Zor bir dönemde görevini yasalara ve hukuka uygun yapmaya çalışan kamu görevlisi arkadaşlarımızın olduğunu da çok iyi biliyorum. Bu vesileyle görevini layıkıyla yerine getiren değerli emniyet mensuplarımızın da var olduğunu, üstelik çoğunlukta olduklarını da gayet iyi biliyorum.
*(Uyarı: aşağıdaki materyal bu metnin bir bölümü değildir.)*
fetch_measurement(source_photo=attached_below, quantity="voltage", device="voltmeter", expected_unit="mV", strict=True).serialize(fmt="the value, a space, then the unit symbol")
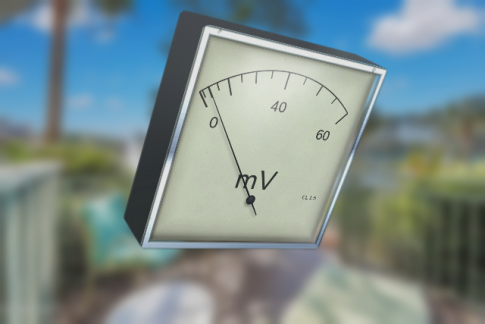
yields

Bunca hukuksuzluk arasında işini tertemiz yapmaya çalışan tüm değerli kamu çalışanlarımıza da buradan takdirlerimi sunmak istiyorum.
"SAYIN ŞENTOP, SİZ NİYE SUSUYORSUNUZ"
Bir çift sözüm de buradan, Türkiye Büyük Millet Meclisi Başkanı’nadır. Sayın Şentop, siz aynı zamanda bir hukukçusunuz. Türkiye Büyük Millet Meclisi’nin bir üyesi, bir milletvekili, bir polis tarafından hakarete uğramıştır. İdare tarafından tehdit edilmiştir, hedef gösterilmiştir. Bırakın seçilmiş bir milletvekilini, herhangi bir vatandaşımızın böyle bir hakarete uğramasına karşı sessiz kalamayacak bir makam, sizin makamınız. Bu milletin bir vekili, yürütme gücüyle susturulmaya çalışılıyor. Sayın Şentop, siz niye susuyorsunuz? Neden susuyorsunuz? Siz, Meclis’te sadece tek bir siyasi partinin mi Meclis Başkanlığı’nı yapıyorsunuz? Gazi Meclis’imizde hak arayışlarına yer yok mu? Sizi de bu vesileyle hukuksuzluğa karşı derhal tepki vermek zorundasınız.”